> **REQUIRED WORK**
Starting at the top of the entries below, write out each line up to and including the one containing "Applicant’s signature……………………………………………………..…. Date…………………………..". Leave the pictures out.

___ GIVEN RECORDS

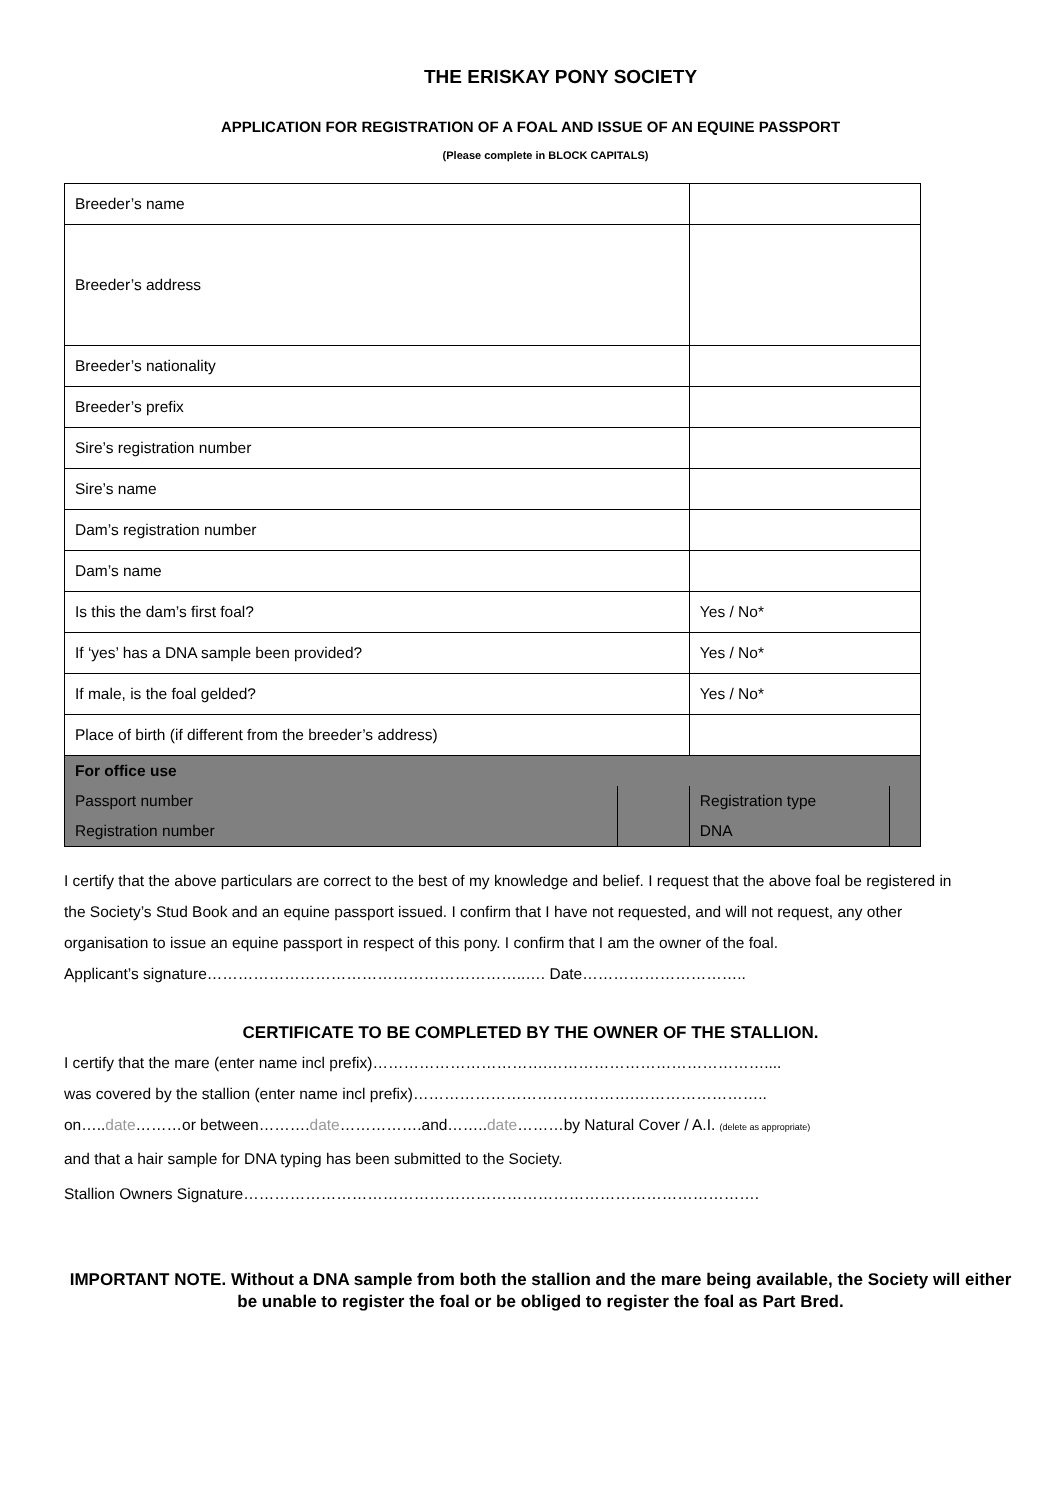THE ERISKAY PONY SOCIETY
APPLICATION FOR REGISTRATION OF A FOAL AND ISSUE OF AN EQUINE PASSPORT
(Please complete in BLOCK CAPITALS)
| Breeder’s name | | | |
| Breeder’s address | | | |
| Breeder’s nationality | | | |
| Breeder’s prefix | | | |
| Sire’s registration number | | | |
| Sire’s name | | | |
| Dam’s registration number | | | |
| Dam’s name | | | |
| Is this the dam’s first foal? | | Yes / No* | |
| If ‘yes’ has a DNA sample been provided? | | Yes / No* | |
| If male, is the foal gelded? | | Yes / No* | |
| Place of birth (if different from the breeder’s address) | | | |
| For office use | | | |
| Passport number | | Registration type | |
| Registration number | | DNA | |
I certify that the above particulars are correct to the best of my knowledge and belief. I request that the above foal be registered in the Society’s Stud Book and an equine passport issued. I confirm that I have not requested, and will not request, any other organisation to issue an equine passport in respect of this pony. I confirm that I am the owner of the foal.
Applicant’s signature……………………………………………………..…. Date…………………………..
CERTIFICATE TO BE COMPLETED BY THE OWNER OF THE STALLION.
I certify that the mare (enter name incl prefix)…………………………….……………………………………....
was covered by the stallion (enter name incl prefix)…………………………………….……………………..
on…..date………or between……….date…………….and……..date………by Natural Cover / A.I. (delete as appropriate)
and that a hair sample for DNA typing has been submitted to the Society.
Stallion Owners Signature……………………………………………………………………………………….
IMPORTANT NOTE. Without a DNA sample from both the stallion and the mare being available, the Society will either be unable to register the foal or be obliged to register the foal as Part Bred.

______

> **EXERCISE SOLUTION**
THE ERISKAY PONY SOCIETY
APPLICATION FOR REGISTRATION OF A FOAL AND ISSUE OF AN EQUINE PASSPORT
(Please complete in BLOCK CAPITALS)
| Breeder’s name | | | |
| Breeder’s address | | | |
| Breeder’s nationality | | | |
| Breeder’s prefix | | | |
| Sire’s registration number | | | |
| Sire’s name | | | |
| Dam’s registration number | | | |
| Dam’s name | | | |
| Is this the dam’s first foal? | | Yes / No* | |
| If ‘yes’ has a DNA sample been provided? | | Yes / No* | |
| If male, is the foal gelded? | | Yes / No* | |
| Place of birth (if different from the breeder’s address) | | | |
| For office use | | | |
| Passport number | | Registration type | |
| Registration number | | DNA | |
I certify that the above particulars are correct to the best of my knowledge and belief. I request that the above foal be registered in the Society’s Stud Book and an equine passport issued. I confirm that I have not requested, and will not request, any other organisation to issue an equine passport in respect of this pony. I confirm that I am the owner of the foal.
Applicant’s signature……………………………………………………..…. Date…………………………..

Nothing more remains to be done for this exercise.